No to zazdroszczę bo nie musisz się martwić, że braknie ci miejsca na jakieś kosmetyki ;D
UsuńJa też często używam z próbek na wyjazdach :) A mini produkty... z jednej strony fajna sprawa, ale zazwyczaj dopłacając kolejne 3zł możemy kupić już pełnowartościowy produkt, więc ceny nie zawsze zachęcają :( Ale ja często zostawiam pojemniczki i przelewam w miarę możliwości, to dla mnie wygodne i tańsze przede wszystkim :)
OdpowiedzUsuńTo też jest ciekawy i oszczędny sposób o którym zapomniałam wspomnieć :)
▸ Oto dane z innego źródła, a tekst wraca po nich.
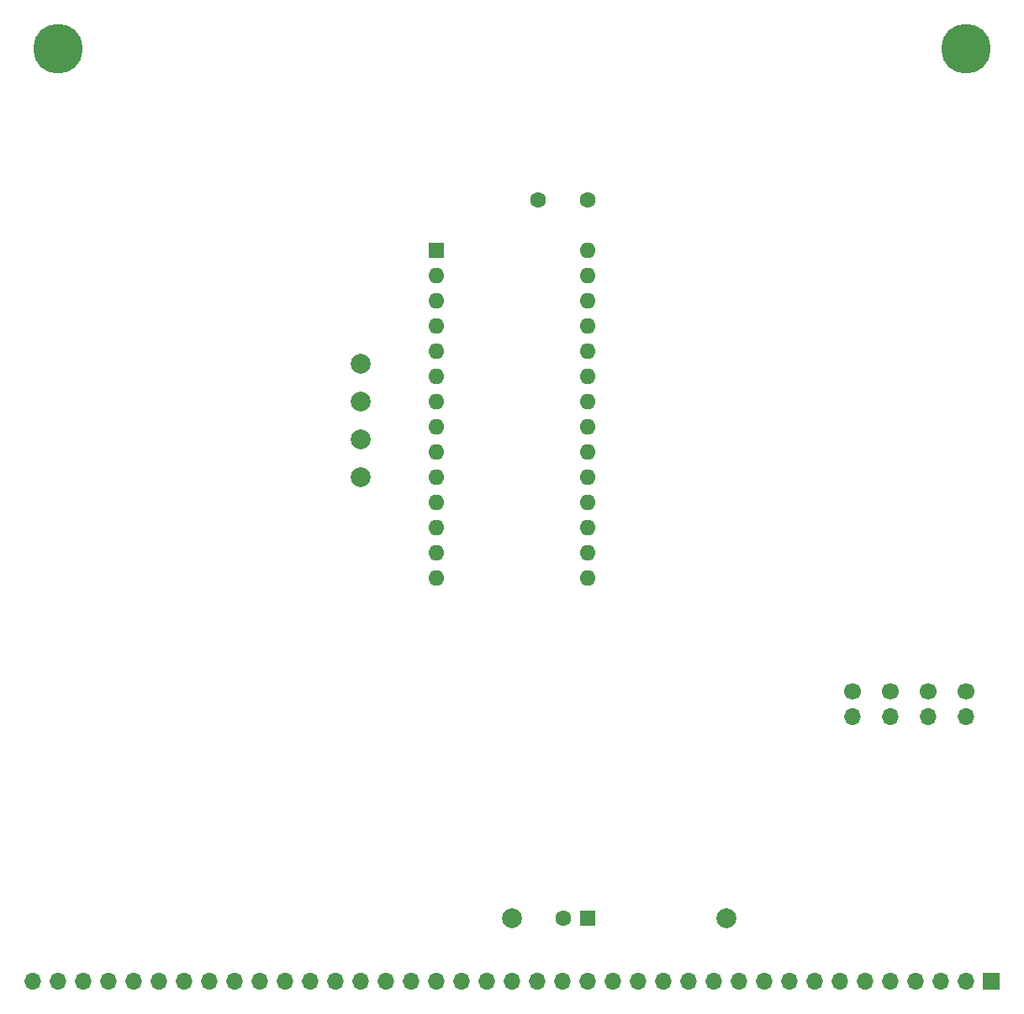
<source format=gbs>
G04 #@! TF.GenerationSoftware,KiCad,Pcbnew,(5.1.9)-1*
G04 #@! TF.CreationDate,2025-02-21T20:03:25+11:00*
G04 #@! TF.ProjectId,RC1802  Integer Math Coprocessor,52433138-3032-4202-9049-6e7465676572,A*
G04 #@! TF.SameCoordinates,Original*
G04 #@! TF.FileFunction,Soldermask,Bot*
G04 #@! TF.FilePolarity,Negative*
%FSLAX46Y46*%
G04 Gerber Fmt 4.6, Leading zero omitted, Abs format (unit mm)*
G04 Created by KiCad (PCBNEW (5.1.9)-1) date 2025-02-21 20:03:25*
%MOMM*%
%LPD*%
G01*
G04 APERTURE LIST*
%ADD10O,1.700000X1.700000*%
%ADD11C,1.700000*%
%ADD12C,2.000000*%
%ADD13O,1.600000X1.600000*%
%ADD14R,1.600000X1.600000*%
%ADD15R,1.700000X1.700000*%
%ADD16C,1.600000*%
%ADD17C,5.000000*%
G04 APERTURE END LIST*
D10*
X198120000Y-109220000D03*
D11*
X198120000Y-106680000D03*
D10*
X201930000Y-109220000D03*
D11*
X201930000Y-106680000D03*
D10*
X194310000Y-109220000D03*
D11*
X194310000Y-106680000D03*
X190500000Y-106680000D03*
D10*
X190500000Y-109220000D03*
D12*
X140970000Y-85090000D03*
X140970000Y-77470000D03*
X140970000Y-81280000D03*
X140970000Y-73660000D03*
X156210000Y-129540000D03*
X177800000Y-129540000D03*
D13*
X163830000Y-62230000D03*
X148590000Y-95250000D03*
X163830000Y-64770000D03*
X148590000Y-92710000D03*
X163830000Y-67310000D03*
X148590000Y-90170000D03*
X163830000Y-69850000D03*
X148590000Y-87630000D03*
X163830000Y-72390000D03*
X148590000Y-85090000D03*
X163830000Y-74930000D03*
X148590000Y-82550000D03*
X163830000Y-77470000D03*
X148590000Y-80010000D03*
X163830000Y-80010000D03*
X148590000Y-77470000D03*
X163830000Y-82550000D03*
X148590000Y-74930000D03*
X163830000Y-85090000D03*
X148590000Y-72390000D03*
X163830000Y-87630000D03*
X148590000Y-69850000D03*
X163830000Y-90170000D03*
X148590000Y-67310000D03*
X163830000Y-92710000D03*
X148590000Y-64770000D03*
X163830000Y-95250000D03*
D14*
X148590000Y-62230000D03*
D10*
X107950000Y-135890000D03*
X110490000Y-135890000D03*
X113030000Y-135890000D03*
X115570000Y-135890000D03*
X118110000Y-135890000D03*
X120650000Y-135890000D03*
X123190000Y-135890000D03*
X125730000Y-135890000D03*
X128270000Y-135890000D03*
X130810000Y-135890000D03*
X133350000Y-135890000D03*
X135890000Y-135890000D03*
X138430000Y-135890000D03*
X140970000Y-135890000D03*
X143510000Y-135890000D03*
X146050000Y-135890000D03*
X148590000Y-135890000D03*
X151130000Y-135890000D03*
X153670000Y-135890000D03*
X156210000Y-135890000D03*
X158750000Y-135890000D03*
X161290000Y-135890000D03*
X163830000Y-135890000D03*
X166370000Y-135890000D03*
X168910000Y-135890000D03*
X171450000Y-135890000D03*
X173990000Y-135890000D03*
X176530000Y-135890000D03*
X179070000Y-135890000D03*
X181610000Y-135890000D03*
X184150000Y-135890000D03*
X186690000Y-135890000D03*
X189230000Y-135890000D03*
X191770000Y-135890000D03*
X194310000Y-135890000D03*
X196850000Y-135890000D03*
X199390000Y-135890000D03*
X201930000Y-135890000D03*
D15*
X204470000Y-135890000D03*
D16*
X161330000Y-129540000D03*
D14*
X163830000Y-129540000D03*
D17*
X201930000Y-41910000D03*
X110490000Y-41910000D03*
D16*
X158830000Y-57150000D03*
X163830000Y-57150000D03*
M02*

</source>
UsuńSzok, że te wszystkie produkty zmieściły się do jednej kosmetyczki. Ja również używam mini produktów na wyjazdy, ale tylko niektórych. :)
OdpowiedzUsuńPozdrawiam.
Oszczędność miejsca to podstawa :)
Usuńświetny post ;))
OdpowiedzUsuńna pewno się przyda, żeby niczego nie zapomnieć ;))
ciekawy blog :3
zapraszam
justsayhei.blogspot.com
dziękuje bardzo :)
Usuńfajnie że zrobiłaś taki wpis teraz na pewno nic nie zapomnę :)
OdpowiedzUsuńps. mogłabyś poklikać na moim blogu w linki sheinside? :)
http://photo-andyou.blogspot.com/
Strasznie tego nie lubię, ale jeśli tak bardzo prosisz to kliknę w jeden, bo i tak liczy się adres IP :)
Usuńwowwww że ty to wszystko spakowałaś do JEDNEJ kosmetyczki :D
OdpowiedzUsuńhttp://madame-violet.blogspot.com/
pięknie ktoś zaobserwuje http://bravomodaa.blogspot.com/ będę wdzięczna
OdpowiedzUsuńto nie tablica reklamowa:)
Usuńja też uwielbiam mieć zawsze wszystko ładnie uporządkowane jeżeli gdzieś wyjeżdżam :) świetna kosmetyczka, można wiedzieć gdzie kupiłaś? ;> buziaki M ♥
OdpowiedzUsuńprzepiekna kosmetyczka <3 szkoda ze nie ma w Krakowie sklepu RI :(
OdpowiedzUsuńpatrycja-paulinaa.blogspot.com-KLIK
Genialne takie wpisy! Dzięki nim można się wspaniale zorganizować!